WHAT THE TASK REQUIRES: Where the records below reach the line containing "intensidad media.", start transcribing, and end with the line containing "Николаевна (ОГРНИП 322774600576710, ИНН", exactly and with nothing else added.

Stored dataset items

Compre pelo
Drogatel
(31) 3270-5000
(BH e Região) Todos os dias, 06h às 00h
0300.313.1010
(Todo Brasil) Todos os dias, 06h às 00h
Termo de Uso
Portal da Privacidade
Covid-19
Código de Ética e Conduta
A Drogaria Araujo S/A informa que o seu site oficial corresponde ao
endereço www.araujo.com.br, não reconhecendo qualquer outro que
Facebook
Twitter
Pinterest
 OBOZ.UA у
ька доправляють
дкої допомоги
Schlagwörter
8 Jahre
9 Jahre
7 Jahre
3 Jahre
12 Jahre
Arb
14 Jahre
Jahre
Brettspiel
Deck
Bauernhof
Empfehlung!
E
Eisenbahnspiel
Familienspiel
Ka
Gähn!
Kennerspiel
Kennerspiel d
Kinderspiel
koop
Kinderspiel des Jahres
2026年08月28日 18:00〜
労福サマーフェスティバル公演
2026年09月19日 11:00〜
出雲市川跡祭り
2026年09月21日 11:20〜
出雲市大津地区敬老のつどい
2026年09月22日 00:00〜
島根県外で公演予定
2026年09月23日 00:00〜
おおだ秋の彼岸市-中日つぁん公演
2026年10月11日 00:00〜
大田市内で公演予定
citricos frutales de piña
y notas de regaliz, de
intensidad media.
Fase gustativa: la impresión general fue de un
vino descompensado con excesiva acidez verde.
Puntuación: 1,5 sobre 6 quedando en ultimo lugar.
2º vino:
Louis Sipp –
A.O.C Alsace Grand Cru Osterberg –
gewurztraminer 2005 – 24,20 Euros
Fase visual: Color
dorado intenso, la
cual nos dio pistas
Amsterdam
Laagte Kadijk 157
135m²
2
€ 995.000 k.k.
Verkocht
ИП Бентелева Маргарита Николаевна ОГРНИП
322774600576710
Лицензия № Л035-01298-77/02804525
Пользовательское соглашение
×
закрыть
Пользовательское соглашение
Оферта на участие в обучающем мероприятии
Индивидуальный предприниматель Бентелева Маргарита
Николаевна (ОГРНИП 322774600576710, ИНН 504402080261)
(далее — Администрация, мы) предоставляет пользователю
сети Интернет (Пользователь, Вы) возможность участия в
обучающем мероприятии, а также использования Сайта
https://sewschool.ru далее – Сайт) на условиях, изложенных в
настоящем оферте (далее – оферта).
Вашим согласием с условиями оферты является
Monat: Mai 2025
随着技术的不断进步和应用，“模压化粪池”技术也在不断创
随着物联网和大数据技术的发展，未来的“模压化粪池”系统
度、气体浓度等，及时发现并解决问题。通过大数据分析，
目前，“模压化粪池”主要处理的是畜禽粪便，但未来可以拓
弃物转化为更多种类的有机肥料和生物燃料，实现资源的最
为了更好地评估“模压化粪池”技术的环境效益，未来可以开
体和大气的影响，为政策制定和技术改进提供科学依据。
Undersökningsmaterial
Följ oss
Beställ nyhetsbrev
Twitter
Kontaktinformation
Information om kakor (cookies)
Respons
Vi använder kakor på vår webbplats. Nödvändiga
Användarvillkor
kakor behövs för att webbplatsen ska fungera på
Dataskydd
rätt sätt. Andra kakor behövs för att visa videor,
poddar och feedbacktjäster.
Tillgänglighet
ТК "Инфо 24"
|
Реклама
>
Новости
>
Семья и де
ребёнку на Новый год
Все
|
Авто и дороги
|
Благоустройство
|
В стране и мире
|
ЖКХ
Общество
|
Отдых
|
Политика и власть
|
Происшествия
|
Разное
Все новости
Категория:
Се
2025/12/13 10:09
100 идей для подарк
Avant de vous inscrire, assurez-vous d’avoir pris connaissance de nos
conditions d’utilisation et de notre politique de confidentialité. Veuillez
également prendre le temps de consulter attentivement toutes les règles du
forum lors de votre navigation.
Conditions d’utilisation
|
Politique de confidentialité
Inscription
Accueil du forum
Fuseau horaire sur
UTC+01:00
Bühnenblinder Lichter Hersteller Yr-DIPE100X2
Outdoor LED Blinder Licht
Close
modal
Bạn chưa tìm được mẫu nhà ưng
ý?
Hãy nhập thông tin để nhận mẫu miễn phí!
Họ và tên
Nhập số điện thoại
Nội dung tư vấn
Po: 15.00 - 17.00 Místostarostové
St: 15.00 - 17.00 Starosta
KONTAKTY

EXERCISE OUTPUT:
intensidad media.
Fase gustativa: la impresión general fue de un
vino descompensado con excesiva acidez verde.
Puntuación: 1,5 sobre 6 quedando en ultimo lugar.
2º vino:
Louis Sipp –
A.O.C Alsace Grand Cru Osterberg –
gewurztraminer 2005 – 24,20 Euros
Fase visual: Color
dorado intenso, la
cual nos dio pistas
Amsterdam
Laagte Kadijk 157
135m²
2
€ 995.000 k.k.
Verkocht
ИП Бентелева Маргарита Николаевна ОГРНИП
322774600576710
Лицензия № Л035-01298-77/02804525
Пользовательское соглашение
×
закрыть
Пользовательское соглашение
Оферта на участие в обучающем мероприятии
Индивидуальный предприниматель Бентелева Маргарита
Николаевна (ОГРНИП 322774600576710, ИНН 504402080261)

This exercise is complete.